I’d like to quote you twice:
and
What exactly do you mean by “often enough”? Do you mean to say that there is such a large number of false positives in claims of racial bias that none of them should be investigated? I am confused by your dismissal of this phenomenon.
Regarding the fact that East Asians tend to score higher than Caucasians on IQ tests (I am familiar with this difference in the US; I do not know if it applies to comparison between East Asian and majority-Caucasian countries), I would attribute it to culture and self-selection.
In the case of the United States, it is my understanding that immigration from Europe dominated immigration to the US during the Industrial Revolution—when the US was looking for, and presumably attracting, manual laborers—while recently, immigrants from Asia have made up a far larger share of the total immigrants to the US. I would guess that relative to European-Americans*, Asian-Americans’ immigrant ancestors are more likely to have self-selected for the ability to compete in an intelligence-based trade. This selection bias, propagating through to descendants (intelligent people tend to have intelligent children), would seem to at least partially explain why Asian-Americans score higher.
I do not have any information on Caucasians in their ancestral homelands vs.

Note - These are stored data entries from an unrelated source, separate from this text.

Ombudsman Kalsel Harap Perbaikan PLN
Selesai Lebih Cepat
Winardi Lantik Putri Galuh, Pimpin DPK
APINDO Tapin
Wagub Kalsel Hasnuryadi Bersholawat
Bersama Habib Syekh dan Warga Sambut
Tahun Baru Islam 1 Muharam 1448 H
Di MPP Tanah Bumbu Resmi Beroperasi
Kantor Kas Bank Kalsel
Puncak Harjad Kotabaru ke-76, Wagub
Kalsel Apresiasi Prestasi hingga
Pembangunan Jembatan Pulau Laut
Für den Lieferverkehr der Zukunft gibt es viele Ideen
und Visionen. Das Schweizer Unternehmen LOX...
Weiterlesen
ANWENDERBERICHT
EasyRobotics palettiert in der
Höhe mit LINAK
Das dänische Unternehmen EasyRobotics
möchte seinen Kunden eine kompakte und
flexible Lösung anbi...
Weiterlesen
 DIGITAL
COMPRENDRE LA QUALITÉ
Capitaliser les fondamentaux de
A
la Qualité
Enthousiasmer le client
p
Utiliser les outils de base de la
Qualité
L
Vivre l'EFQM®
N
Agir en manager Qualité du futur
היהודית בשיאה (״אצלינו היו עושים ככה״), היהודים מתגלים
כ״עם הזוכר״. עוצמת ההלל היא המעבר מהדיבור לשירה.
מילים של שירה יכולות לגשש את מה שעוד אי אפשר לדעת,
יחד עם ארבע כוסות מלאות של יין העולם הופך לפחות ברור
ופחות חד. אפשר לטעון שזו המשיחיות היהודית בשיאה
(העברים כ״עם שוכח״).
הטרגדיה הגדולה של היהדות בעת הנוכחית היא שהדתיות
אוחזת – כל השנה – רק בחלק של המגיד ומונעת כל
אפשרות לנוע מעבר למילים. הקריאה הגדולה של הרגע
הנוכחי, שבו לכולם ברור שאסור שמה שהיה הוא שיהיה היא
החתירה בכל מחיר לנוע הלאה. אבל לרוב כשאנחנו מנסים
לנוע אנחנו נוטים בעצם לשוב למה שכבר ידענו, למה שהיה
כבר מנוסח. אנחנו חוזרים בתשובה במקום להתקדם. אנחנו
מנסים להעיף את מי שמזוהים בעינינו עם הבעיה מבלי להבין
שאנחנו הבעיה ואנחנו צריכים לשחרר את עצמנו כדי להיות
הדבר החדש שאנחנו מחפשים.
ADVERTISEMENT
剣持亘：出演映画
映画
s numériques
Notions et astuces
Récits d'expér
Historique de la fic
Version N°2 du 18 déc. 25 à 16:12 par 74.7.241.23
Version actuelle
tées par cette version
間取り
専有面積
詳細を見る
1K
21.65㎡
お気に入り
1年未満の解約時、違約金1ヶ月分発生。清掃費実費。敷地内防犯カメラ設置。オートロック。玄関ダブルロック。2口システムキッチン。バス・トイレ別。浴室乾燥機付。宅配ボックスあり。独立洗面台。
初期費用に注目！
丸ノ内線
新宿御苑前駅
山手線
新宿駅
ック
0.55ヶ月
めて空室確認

East Asians in their ancestral homelands.
*Based on recollection of stories told to me and verified only by a quick check online, so if others could chime in with supporting/opposing evidence, that would be appreciated.

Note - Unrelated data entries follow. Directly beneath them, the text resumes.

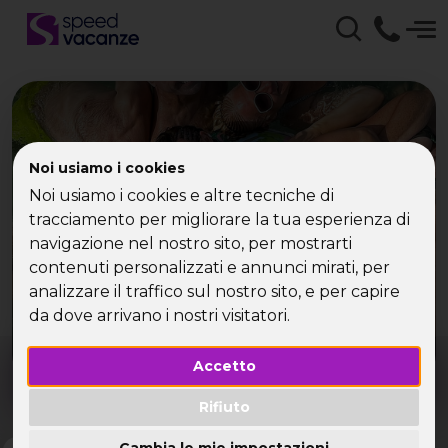
Noi usiamo i cookies
Noi usiamo i cookies e altre tecniche di
Che tipo di vacanza
tracciamento per migliorare la tua esperienza di
cerchi?
navigazione nel nostro sito, per mostrarti
contenuti personalizzati e annunci mirati, per
Scegli la tua destinazione tra le diverse proposte
analizzare il traffico sul nostro sito, e per capire
di Speed Vacanze®
da dove arrivano i nostri visitatori.
Dove?
Quando?
Accetto
Tutto l'anno
Rifiuto
Cambia le mie impostazioni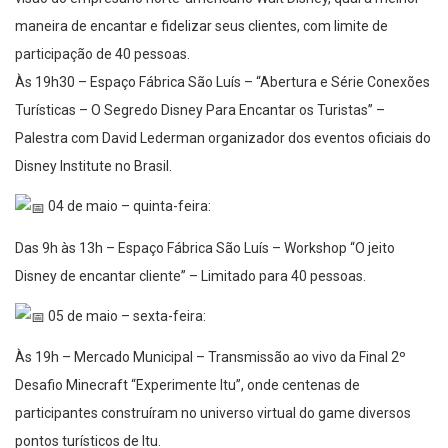
maneira de encantar e fidelizar seus clientes, com limite de
participação de 40 pessoas.
Às 19h30 – Espaço Fábrica São Luís – “Abertura e Série Conexões
Turísticas – O Segredo Disney Para Encantar os Turistas” –
Palestra com David Lederman organizador dos eventos oficiais do
Disney Institute no Brasil.
04 de maio – quinta-feira:
Das 9h às 13h – Espaço Fábrica São Luís – Workshop “O jeito
Disney de encantar cliente” – Limitado para 40 pessoas.
05 de maio – sexta-feira:
Às 19h – Mercado Municipal – Transmissão ao vivo da Final 2º
Desafio Minecraft “Experimente Itu”, onde centenas de
participantes construíram no universo virtual do game diversos
pontos turísticos de Itu.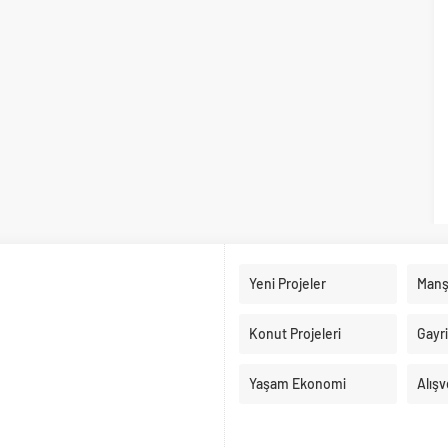
Yeni Projeler
Manş
Konut Projeleri
Gayr
Yaşam Ekonomi
Alışv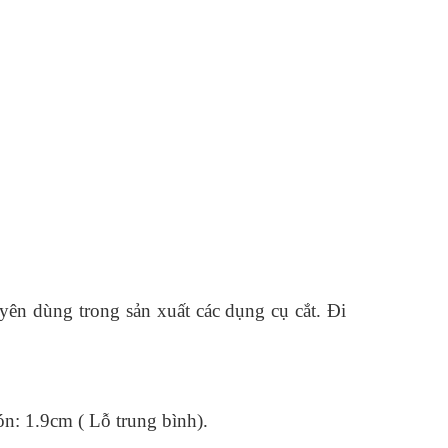
yên dùng trong sản xuất các dụng cụ cắt. Đi
ón: 1.9cm ( Lỗ trung bình).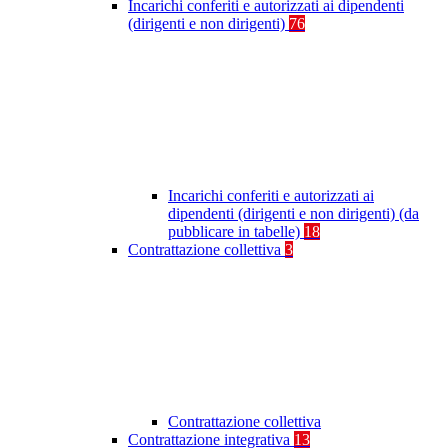
Incarichi conferiti e autorizzati ai dipendenti
(dirigenti e non dirigenti)
76
Incarichi conferiti e autorizzati ai
dipendenti (dirigenti e non dirigenti) (da
pubblicare in tabelle)
18
Contrattazione collettiva
3
Contrattazione collettiva
Contrattazione integrativa
13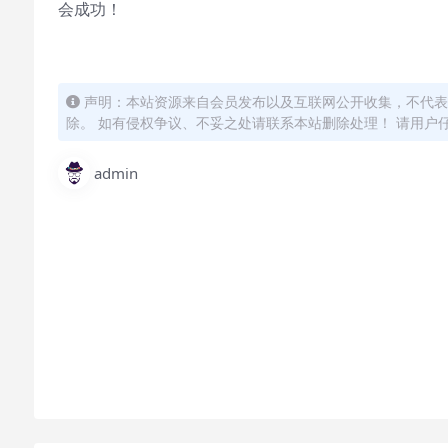
会成功！
声明：本站资源来自会员发布以及互联网公开收集，不代表
除。 如有侵权争议、不妥之处请联系本站删除处理！ 请用户
admin
怎么联系购买课程？
直接开通本站会员就可以不限次数保存下载本站所有课程
付款后无法显示下载地址或者无法查看内容？
如果您已经成功付款但是网站没有弹出成功提示，请联系
购买该资源后，可以退款吗？
属于虚拟商品，具有可复制性，可传播性，一旦授予
要的资源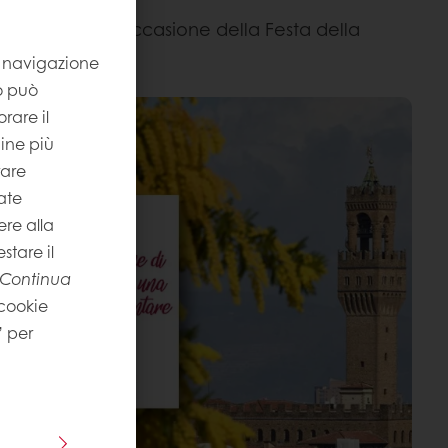
lebrate sia in occasione della Festa della
la navigazione
to può
rare il
gine più
rare
ate
re alla
stare il
Continua
 cookie
” per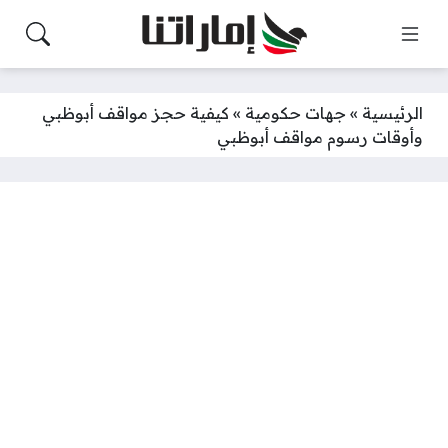
الرئيسية
»
جهات حكومية
»
كيفية حجز مواقف أبوظبي
وأوقات رسوم مواقف أبوظبي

I mean that a large number of different studies over several decades using different methodologies in various countries came up with the same results: the average IQ of people belonging to different gene pools (some of which match the usual idea of race and some do not) is not the same.
That finding happens to be ideologically or morally unacceptable to a large number of people. Normally they just ignore it, but when when they have to confront it the typical reaction—one that happens “often enough”—is denial: the test is racially biased and so invalid. Example: you.

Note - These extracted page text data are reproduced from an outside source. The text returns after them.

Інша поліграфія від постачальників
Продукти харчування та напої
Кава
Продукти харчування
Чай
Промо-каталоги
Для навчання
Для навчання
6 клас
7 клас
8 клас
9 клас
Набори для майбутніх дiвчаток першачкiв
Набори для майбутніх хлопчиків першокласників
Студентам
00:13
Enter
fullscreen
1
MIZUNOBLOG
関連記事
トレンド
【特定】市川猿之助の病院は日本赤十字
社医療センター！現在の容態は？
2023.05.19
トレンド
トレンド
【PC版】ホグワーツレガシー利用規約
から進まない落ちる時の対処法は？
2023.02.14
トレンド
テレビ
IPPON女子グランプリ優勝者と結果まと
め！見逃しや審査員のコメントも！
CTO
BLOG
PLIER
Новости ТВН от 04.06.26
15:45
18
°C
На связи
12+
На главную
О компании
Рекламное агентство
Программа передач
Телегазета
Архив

I do not believe I have said anything even remotely resembling this.
Yes, it does apply.
Before you commit to defending a position, it’s useful to do a quick check to see whether it’s defensible. You think no one ran any IQ studies in China?
Thank you for clarifying your points. I mistakenly interpreted “often enough” as indicating some threshold of frequency of false positives beyond which it would not be appropriate to take the problem seriously. I apologize for arguing a straw man.
I was considering mostly the difference among people of different races in the United States, as I assumed that would minimize the effects of cultural difference (though not eliminate it) on the intelligence of the participants and their test results. I would anticipate that cultural influences do affect a person’s intelligence—the hypothetical quality which we imperfectly measure, not the impact that quality leaves on a test—as it can motivate certain avenues of self-improvement through its values, or simply allow access to different resources.
I am not surprised that there are IQ differences among racial groups. In fact, I would be shocked to learn that every culture and every natural environment and every historical happening in the entirety of human civilization happened to produce the exact same level of average intelligence. I would be surprised, but not shocked, to learn that there existed a strong, direct causation between race (as a genetic difference rather than a social phenomenon) and intelligence.
I did not mean to imply that because a test outputs different results for different racial groups, that it must be biased. I merely meant to say that bias can exist, though I am not certain whether or not it does, or to what degree. All in all, I seem to have made rather a fool of myself, jumping at shadows, and for that I am sorry.